His Name Is George Floyd is a sobering, deeply intimate account of George Floyd’s life and all that he had to carry and contend with as a Black man coming of age in America. In a remarkable feat of reporting, Robert Samuels and Toluse Olorunnipa help us come to know Floyd as a full, rich, complicated human being, whose murder and whose journey in life forces us to reckon with the unquestionable truth that race still very much matters in this country. Thank you Samuels and Olorunnipa for taking us behind the headlines.”
—Alex Kotlowitz, author of There Are No Children Here: The Story of Two Boys Growing Up in the Other America

Robert Samuels is a staff writer at The New Yorker who focuses on stories about politics, policy, and the changing American identity.
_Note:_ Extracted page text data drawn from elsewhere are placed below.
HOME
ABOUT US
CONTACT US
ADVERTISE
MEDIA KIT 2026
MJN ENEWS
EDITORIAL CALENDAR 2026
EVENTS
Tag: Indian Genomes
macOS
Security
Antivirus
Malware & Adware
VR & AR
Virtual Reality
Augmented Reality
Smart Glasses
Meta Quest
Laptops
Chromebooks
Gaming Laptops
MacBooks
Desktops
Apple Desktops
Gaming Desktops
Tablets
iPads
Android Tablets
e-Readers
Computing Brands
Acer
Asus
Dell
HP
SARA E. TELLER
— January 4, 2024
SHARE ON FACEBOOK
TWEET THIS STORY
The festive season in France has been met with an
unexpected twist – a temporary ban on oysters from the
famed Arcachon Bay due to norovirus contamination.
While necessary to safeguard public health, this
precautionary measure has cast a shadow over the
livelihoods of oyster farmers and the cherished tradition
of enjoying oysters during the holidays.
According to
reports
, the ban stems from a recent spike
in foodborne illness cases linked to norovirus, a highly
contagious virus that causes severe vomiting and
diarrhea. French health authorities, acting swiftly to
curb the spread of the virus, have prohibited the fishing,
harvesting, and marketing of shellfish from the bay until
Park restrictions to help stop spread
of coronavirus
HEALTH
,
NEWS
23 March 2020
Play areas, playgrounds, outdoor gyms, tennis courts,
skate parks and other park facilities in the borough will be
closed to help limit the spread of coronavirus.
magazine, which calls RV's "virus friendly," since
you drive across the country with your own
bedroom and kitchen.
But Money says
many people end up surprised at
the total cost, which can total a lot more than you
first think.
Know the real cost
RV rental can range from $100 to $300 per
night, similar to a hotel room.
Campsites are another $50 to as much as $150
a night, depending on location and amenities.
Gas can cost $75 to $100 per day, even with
He co-authored His Name Is George Floyd while he was a national enterprise reporter for The Washington Post, where he worked for nearly twelve years. His first full-time journalism job was at The Miami Herald.

Toluse Olorunnipa is the White House Bureau Chief for The Washington Post. He joined the Post in 2019 and has covered three presidencies. He previously worked at Bloomberg, where he reported on politics and policy from Washington and Florida.